Hydrogen pipeline to connect Belgium and France

Belgian gas grid operator Fluxys and the French company GRTgaz are joining forces to develop an open-access low-carbon hydrogen transmission system between the two countries. In this context, they have launched a call for building a pipeline network of some 70 km between the industrial zones of Valenciennes in France and Mons in Belgium.

Fluxys and GRTgaz have previously identified the Valenciennes region and the broader area around Mons (up to La Louvière and Feluy) as a zone with great potential for hydrogen development.

Underground

A market consultation for the construction of cross-border transport infrastructure is now being launched. If there is enough potential, a feasibility study will follow in a subsequent phase. The costs, among other things, will then be mapped out, says Fluxys spokesperson Rudy Van Beurden.

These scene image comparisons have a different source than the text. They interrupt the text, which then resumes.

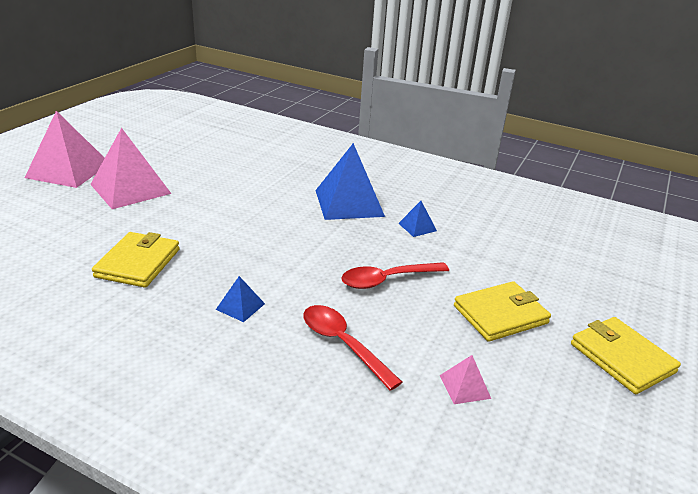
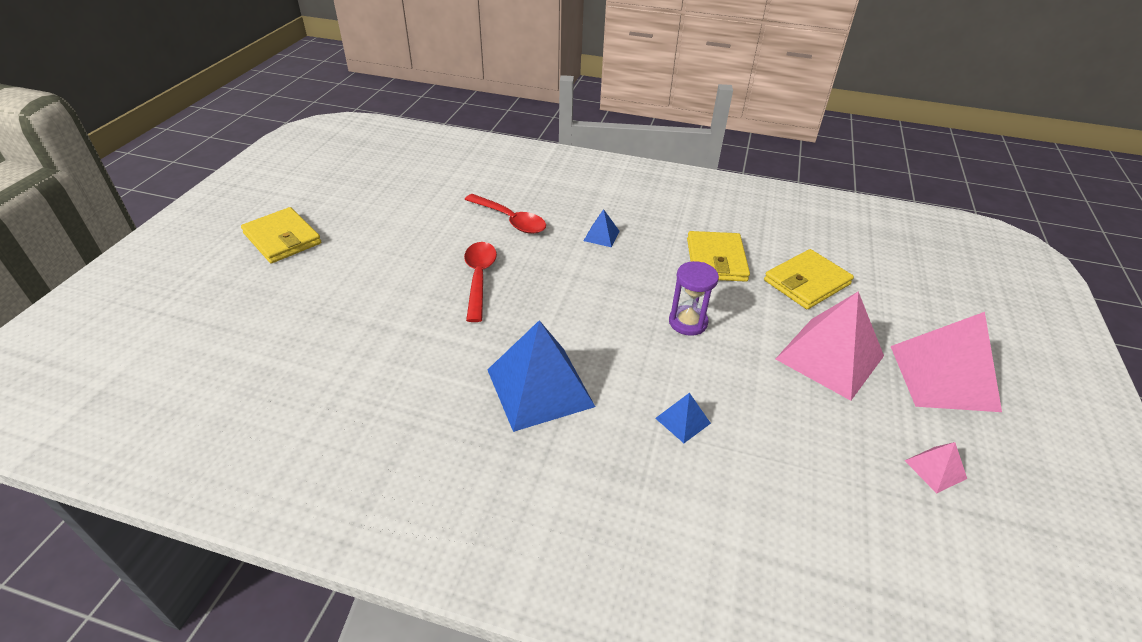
camera: 170 degrees right, 10 degrees up
(215, 221) = (688, 322): none -> purple hourglass
(387, 280) = (479, 278): red spoon -> red spoon turned 60 degrees counterclockwise
(417, 227) = (444, 358): blue pyramid -> blue pyramid (683, 420)
(465, 386) = (419, 206): pink pyramid -> pink pyramid (935, 469)
(500, 314) = (374, 260): yellow wallet -> yellow wallet (806, 282)

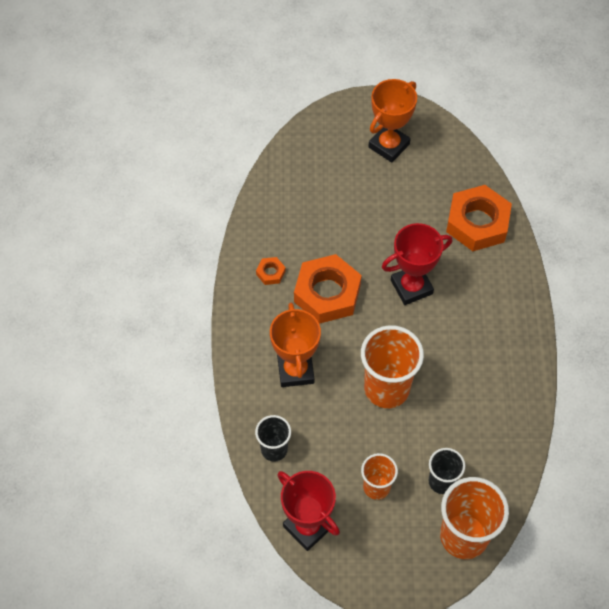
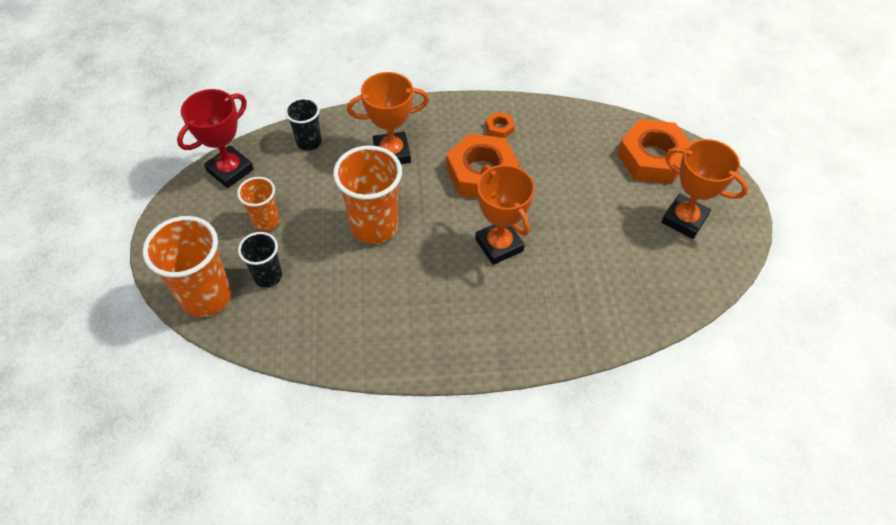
camera: 85 degrees right, 5 degrees down
(411, 287) = (499, 245): red trophy -> orange trophy
(477, 223) = (597, 309): orange nut -> orange nut (653, 158)

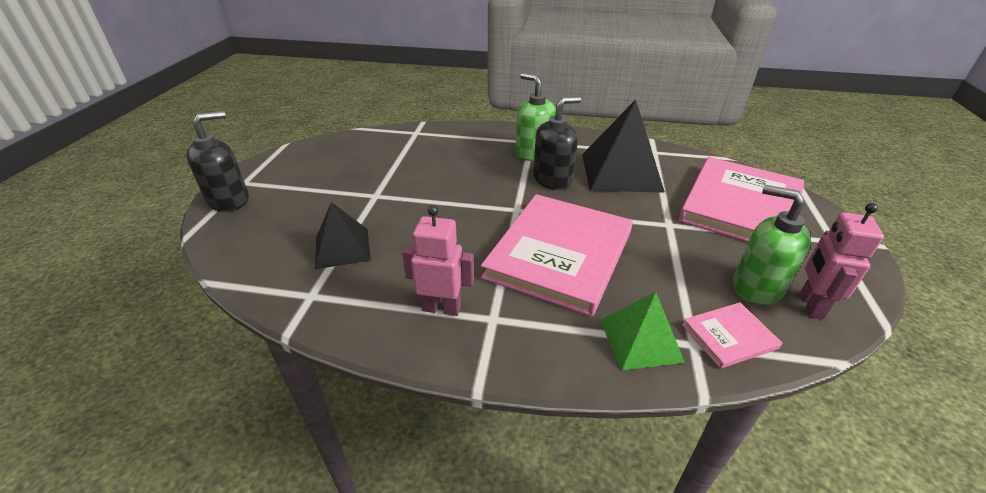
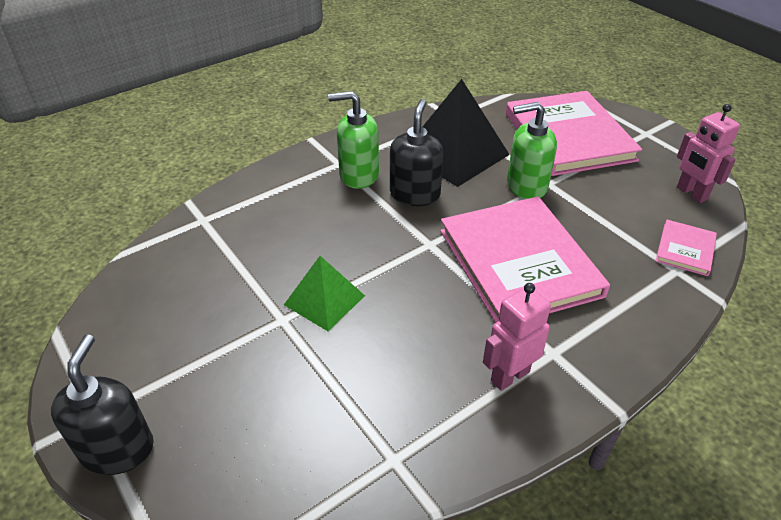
camera: 45 degrees left, 5 degrees up
(342, 248) = (344, 395): black pyramid -> none
(640, 340) = (651, 291): green pyramid -> green pyramid (324, 300)
(756, 287) = (654, 201): green soap dispenser -> green soap dispenser (526, 186)

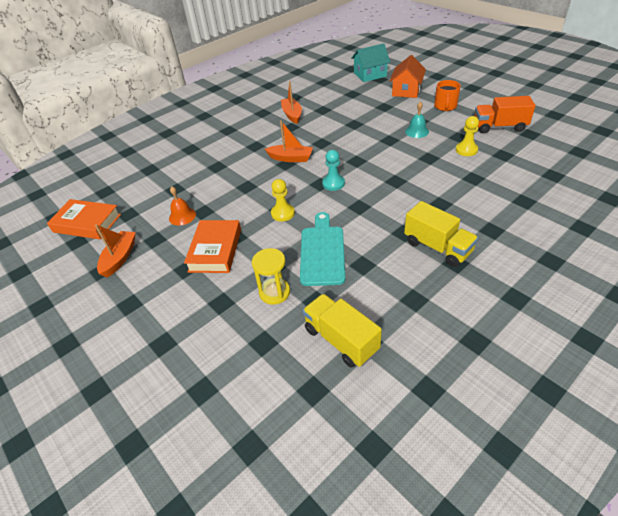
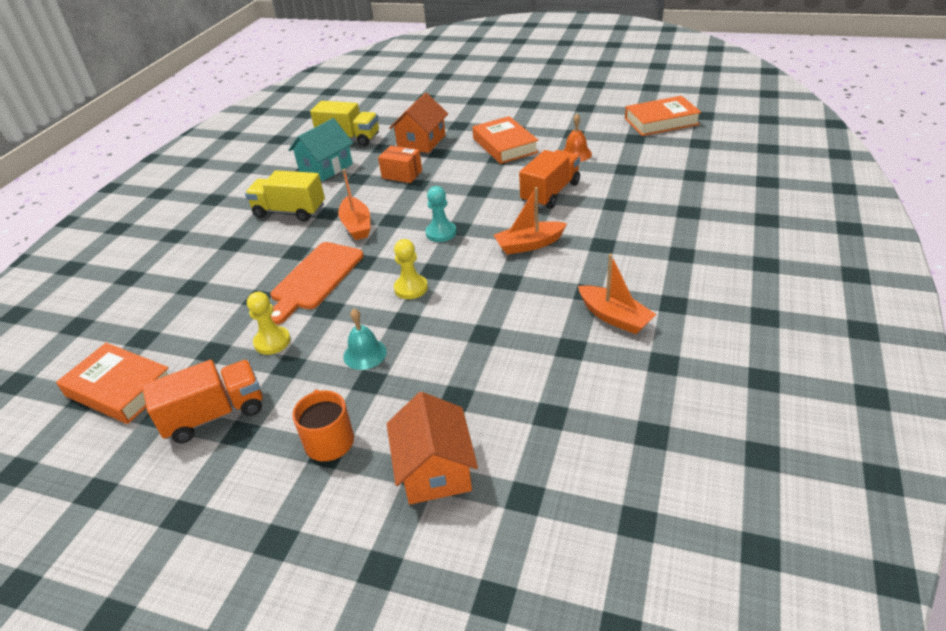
camera: 150 degrees right, 5 degrees down
(120, 258) = (583, 116): orange boat -> orange boat (356, 225)
(240, 188) = (550, 193): none -> orange truck
(274, 292) = (421, 142): yellow hourglass -> orange house
(283, 213) = (472, 188): yellow pawn -> yellow pawn (411, 288)
(322, 252) = (402, 174): turquoise cutting board -> orange box
(370, 75) = (563, 508): turquoise house -> turquoise house (326, 167)
(431, 179) = (315, 279): none -> orange cutting board
(558, 151) = (120, 388): none -> orange book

A possible pipeline would, in any case, run underground. So it might not have to be built from scratch, but existing pipelines could be used instead.

Belgium hub for hydrogen

The proposed integrated transmission network between the two countries is in line with the vision of the European Hydrogen Backbone (EHB) promoted by some 30 gas transmission operators in Europe to ensure the security of supply for hydrogen consumers and create a common European market.

“This first hydrogen infrastructure between Belgium and France will contribute to the decarbonization of this basin with a rich common industrial history,” the press release says.

According to Fluxys CEO Pascal De Buck, with the development of this infrastructure, Fluxys aims to make Belgium a hub for import and transit as part of the European hydrogen backbone.

53 000 km hydrogen pipeline infrastructure

Fluxys, which, together with British chemical company Ineos also wants to develop an open hydrogen network in Antwerp, concluded another agreement for a cross-border hydrogen network in mid-May. At the request of North Sea Port, the largest hydrogen hub in the Benelux, Fluxys and Dutch company Gasunie are jointly developing a network across the Dutch-Belgian border to supply hydrogen to companies in the 60-km extended port area.

Low-carbon hydrogen is emerging as an essential energy carrier for achieving Europe’s carbon neutrality targets by 2050. The EHB network expects 53 000 km hydrogen pipeline infrastructure in 28 European countries by 2040.